Although traveling to other cities is thrilling, when you live in a city sometimes you want to leave the hustle and bustle behind you for the day. I had read about the idyllic Dutch countryside before my trip to Amsterdam and remembered studying in college Rembrandt prints of windmills set behind waterways. I wanted to explore this different side of Holland that seemed locked in time.
Because the country is relatively small, there are several quaint historic towns an hour out of Amsterdam by train. Delft and Haarlem are on the same train line so they seemed like the best options for a day trip. Like I mentioned in my last blog on Amsterdam, one of the best ways to experience Dutch life is by water. Taking the train was no exception as you paralleled many canals through pastureland and spotted the occasional old windmill.
Delft: Home to Vermeer and Royal Delft China
I am not someone who is big on souvenirs, but I love blue and white china and had my heart set on picking up something as a Dutch memento. Delft is world renowned for their pottery or "delftware". Royal Delft China is located just outside the city offering behind the scenes tours on how each piece is lovingly created. If you have time, I highly recommend taking the tour.
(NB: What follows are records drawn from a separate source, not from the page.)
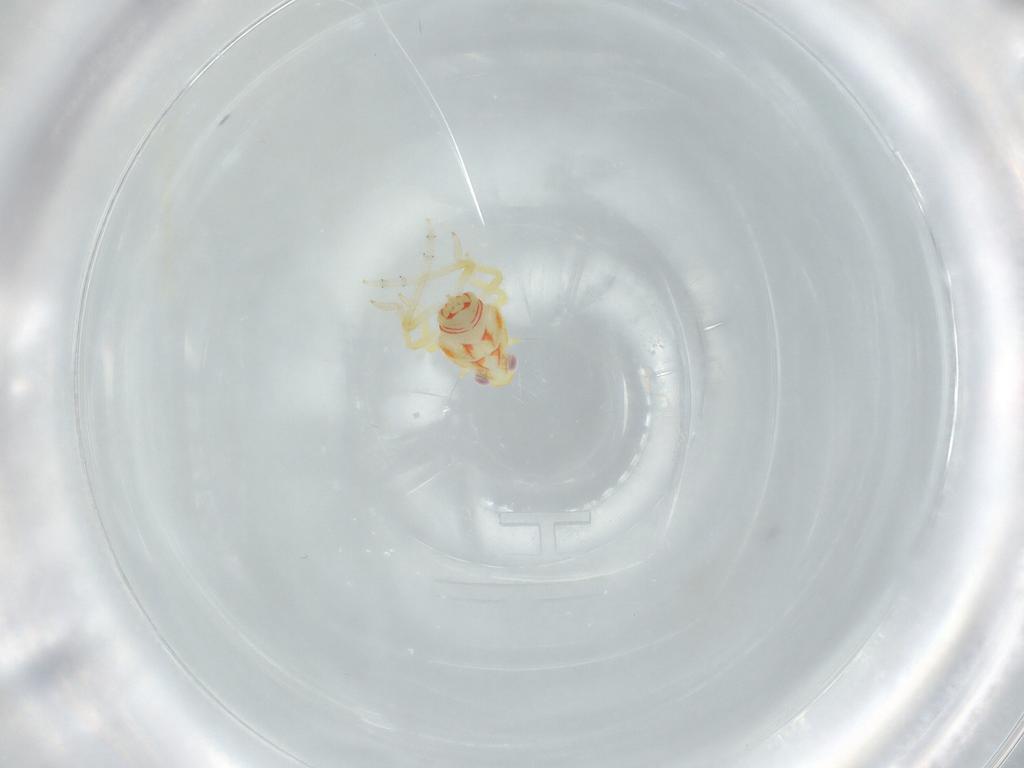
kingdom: Animalia
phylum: Arthropoda
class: Insecta
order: Hemiptera
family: Tropiduchidae
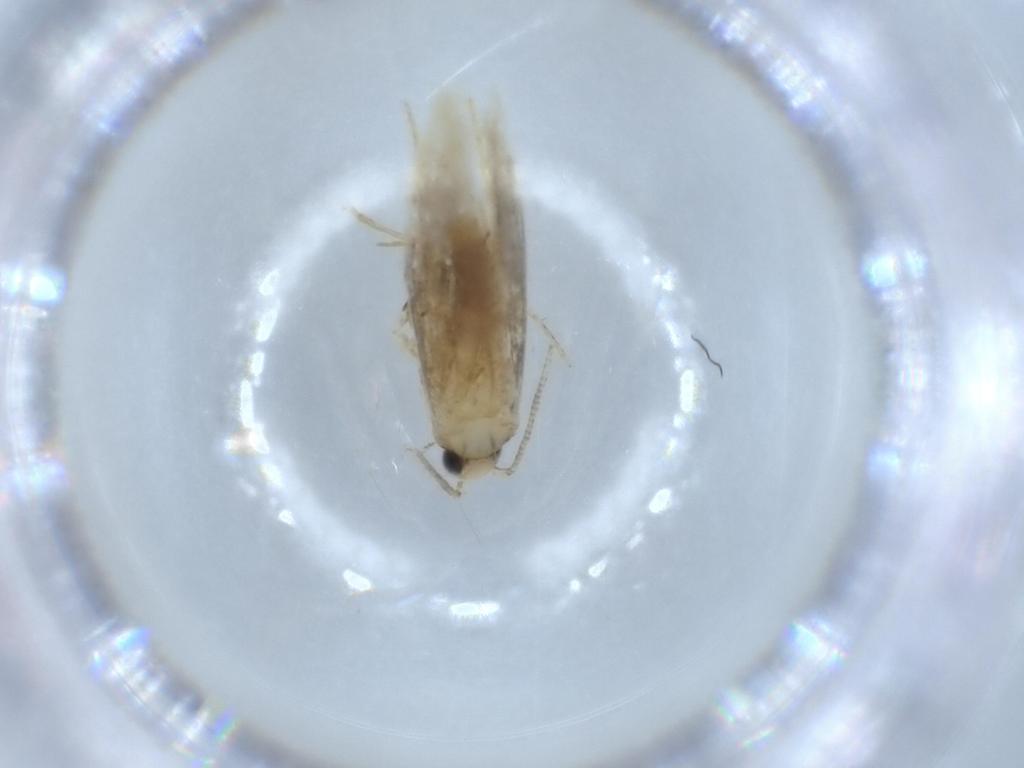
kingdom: Animalia
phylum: Arthropoda
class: Insecta
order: Lepidoptera
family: Tineidae
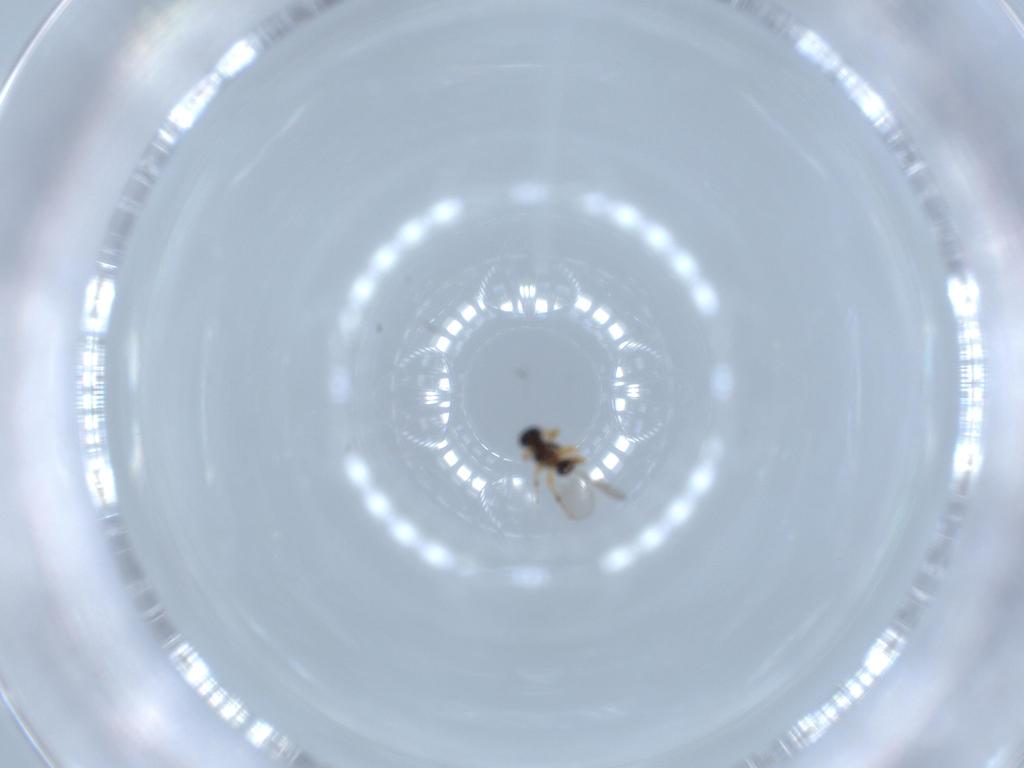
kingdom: Animalia
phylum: Arthropoda
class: Insecta
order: Hymenoptera
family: Platygastridae
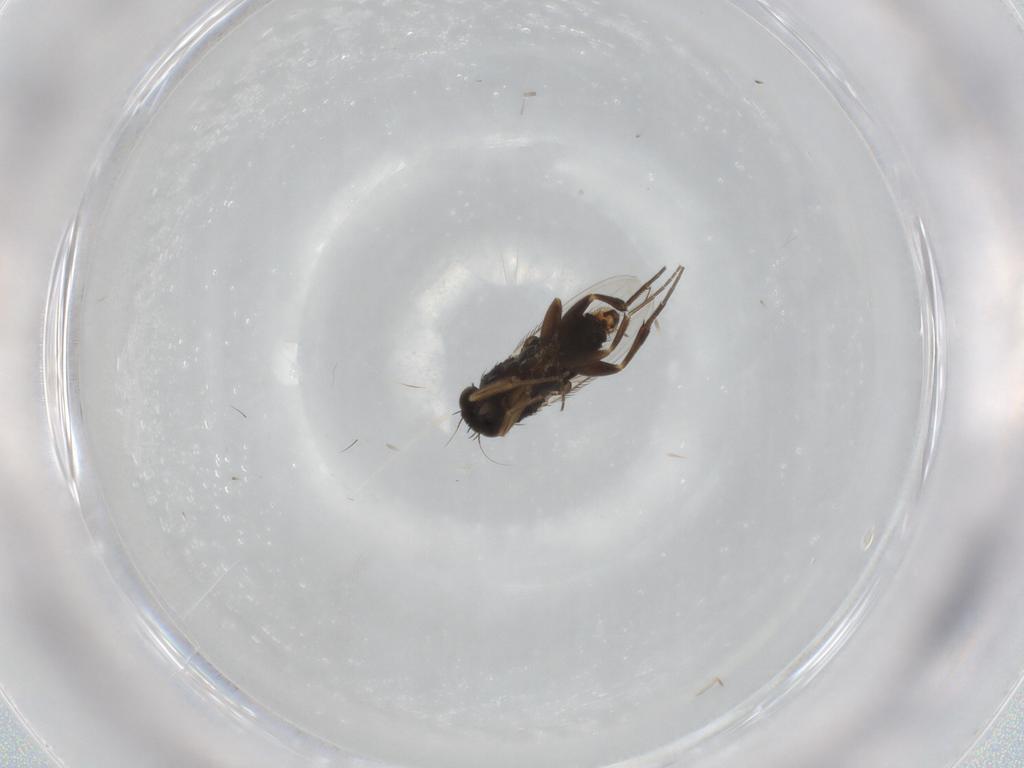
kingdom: Animalia
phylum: Arthropoda
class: Insecta
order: Diptera
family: Phoridae
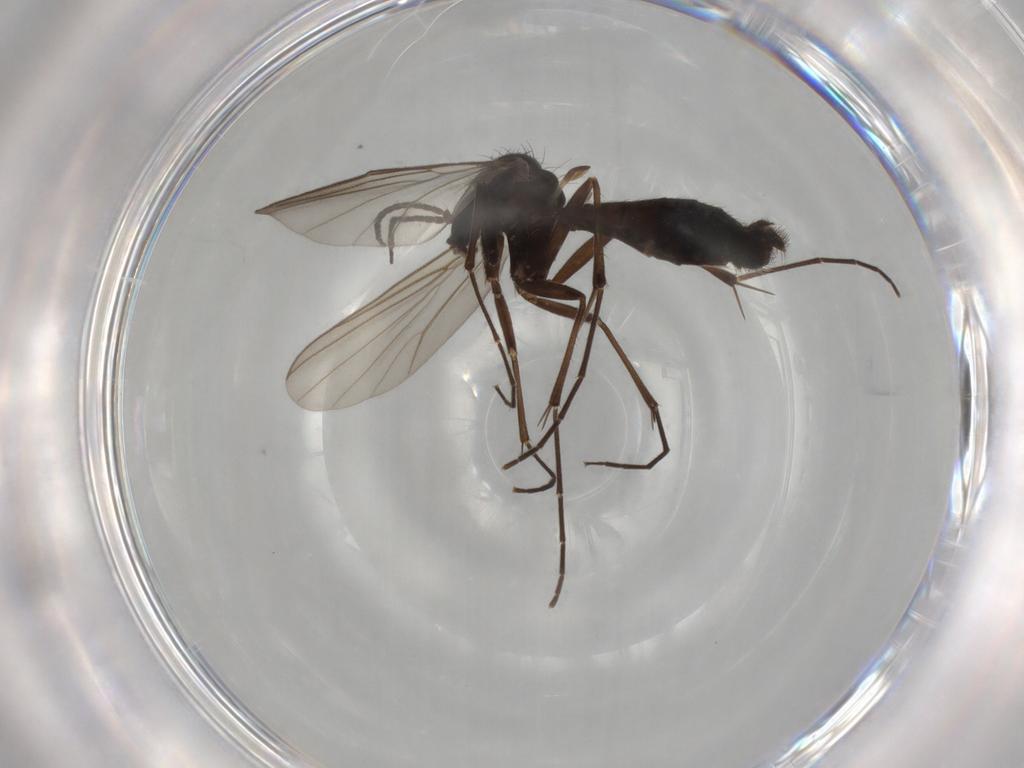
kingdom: Animalia
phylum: Arthropoda
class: Insecta
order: Diptera
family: Mycetophilidae
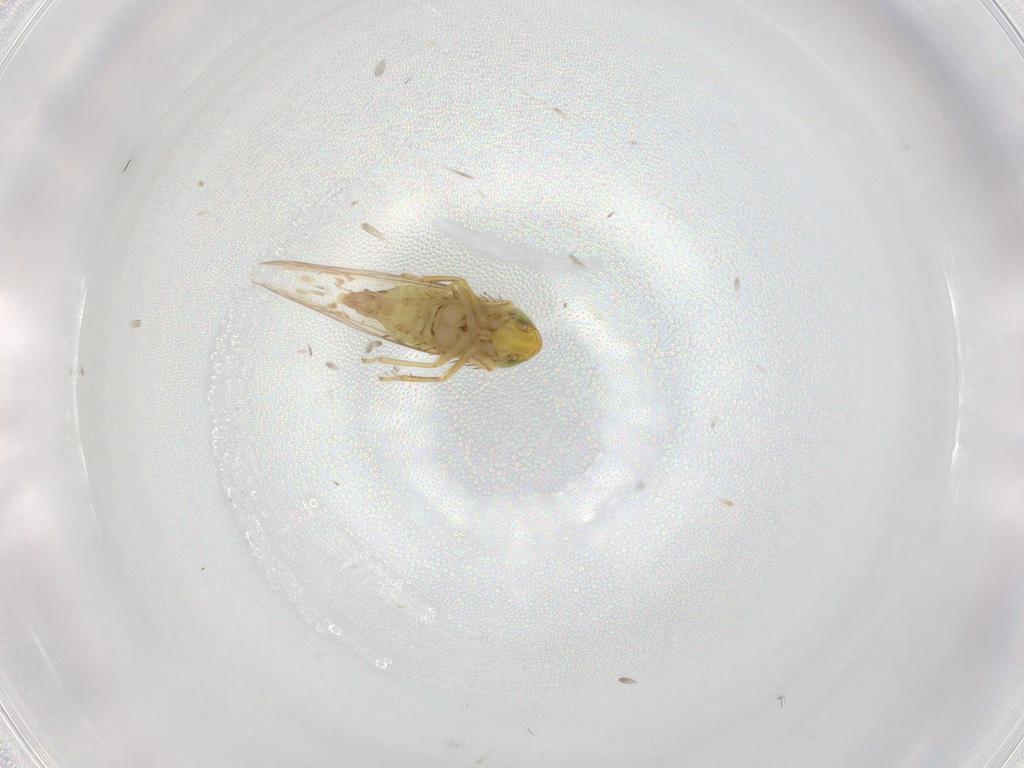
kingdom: Animalia
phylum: Arthropoda
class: Insecta
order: Hemiptera
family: Cicadellidae
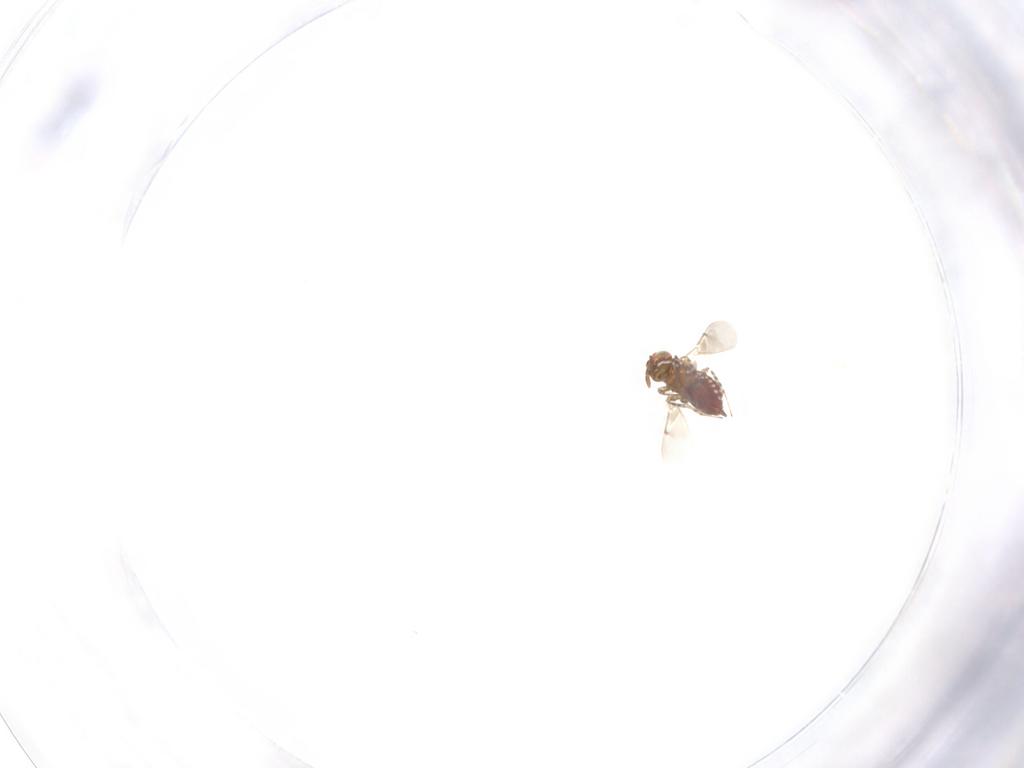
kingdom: Animalia
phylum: Arthropoda
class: Insecta
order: Hymenoptera
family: Aphelinidae
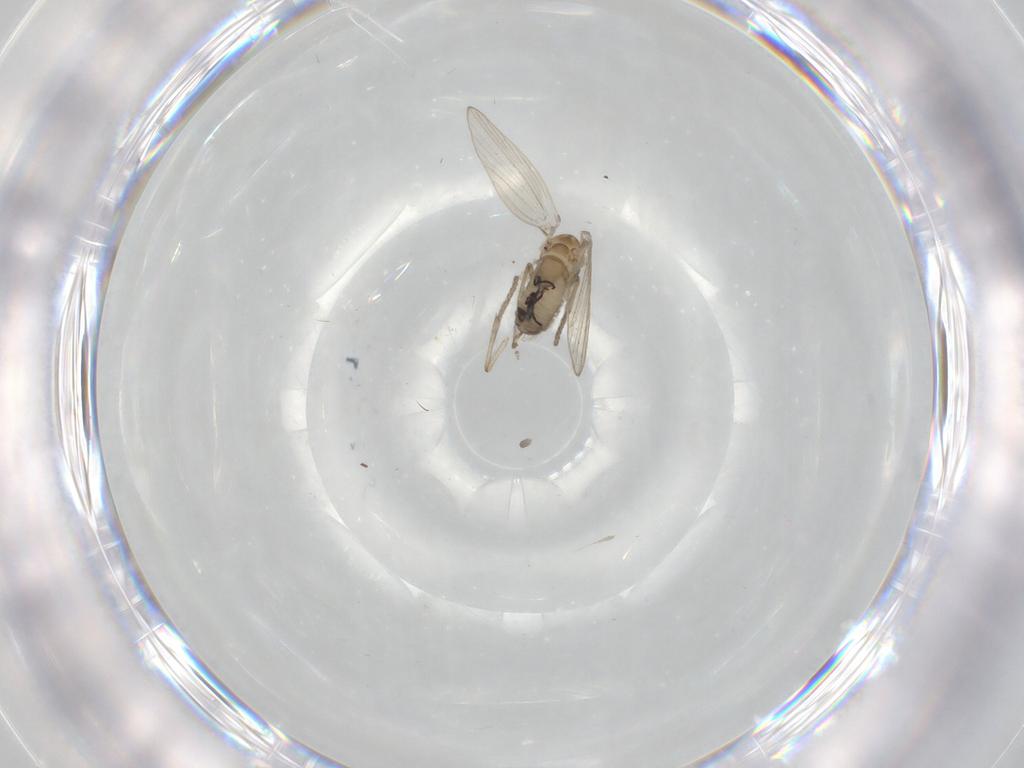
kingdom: Animalia
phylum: Arthropoda
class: Insecta
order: Diptera
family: Psychodidae
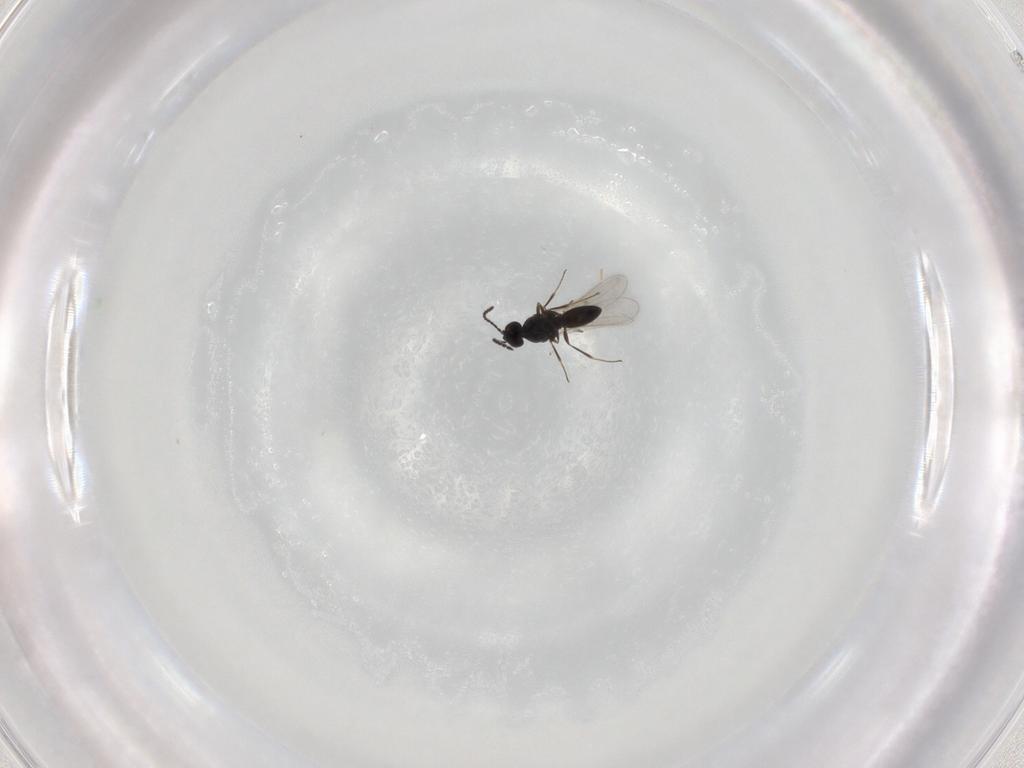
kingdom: Animalia
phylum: Arthropoda
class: Insecta
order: Hymenoptera
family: Scelionidae
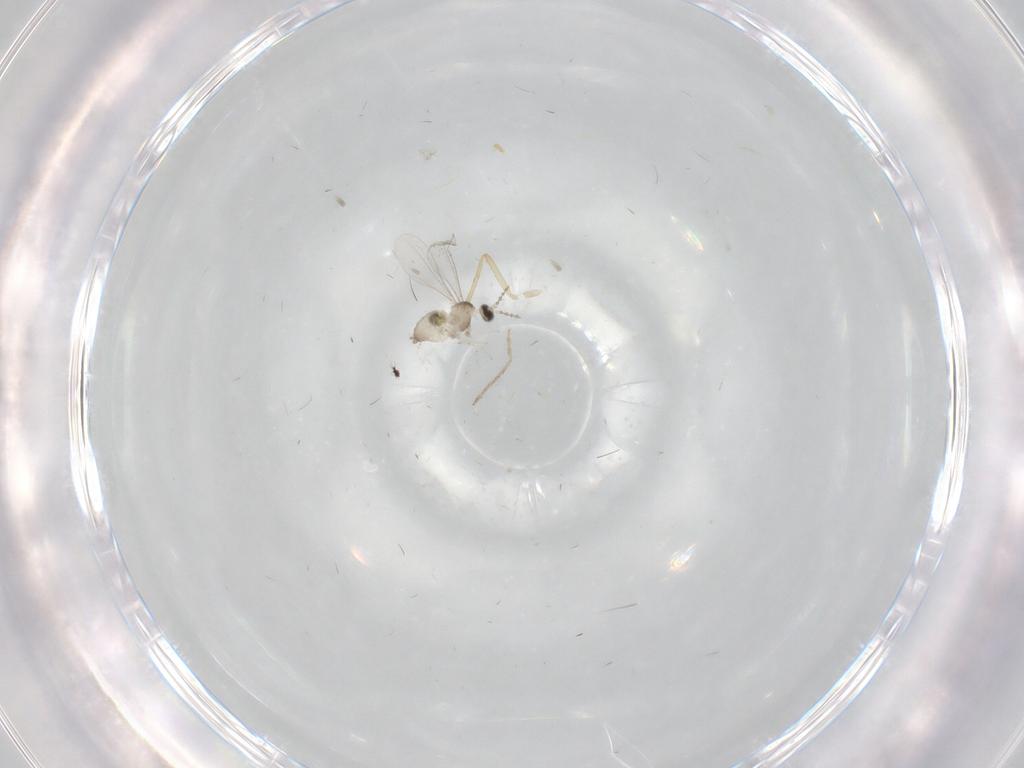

If you want a comprehensive historic tour of the city head to the Tourist Information Point (TIP) at the center of the main square near the "New Church" and purchase one of the museum/tour package (Combi Ticket) options. The main square is somewhat touristy so, take time to wander through the streets beyond. Explore the old drawbridge or visit Vermeer's Aunt's House captured in one of his paintings. Don't miss stopping to take a break at the "Beestenmarkt" and sit with the locals in this converted animal market turned beer garden. If you are lucky you may catch a glimpse of a local celebrity, a rather large hog, taking her daily stroll.
Haarlem: Windmills, Jenever and Maritime
Haarlem is located just northwest of Amsterdam amid of the key flower growing fields in Holland. If you are travel here in the spring, it is one area not to miss. From the train I could see the remnants of a productive tulip season and preparations for next year. This town was once a bustling maritime port, a history that is evident the in medieval architecture and canals.
I arrived late in the day, but there was still plenty to explore including a fully restored windmill. If you happen by Molen de Adriaan, after tour hours stop by the neighboring restaurant for an al fresco Jenever and Tonic and take in the view. Jenever is the Dutch version of gin and many local restaurants, including this one, distill their own. It was quite possibly the best Gin and Tonic I've ever had! If Jenever is not your preference, consider stopping by De Jopenkerk to taste a locally made beer with a side of bitterballen in a converted church.
Not far from the Windmill, is the Grote Markt, containing the expansive town square and cathedral, De Grote Kerk. I arrived before the evening bells that once called visitors to the city's walled gates before closing. Luckily for me, the walls are long gone, and I had time to pass by several enclosed garden courtyards or hofjes before taking the train back to Amsterdam.
There was plenty to see in these two towns and I highly recommend at least visiting Haarlem (a 15min train ride) if you are traveling to Amsterdam. The countryside and pace of life provided a deeper view of Dutch culture that could easily be lost in a larger city.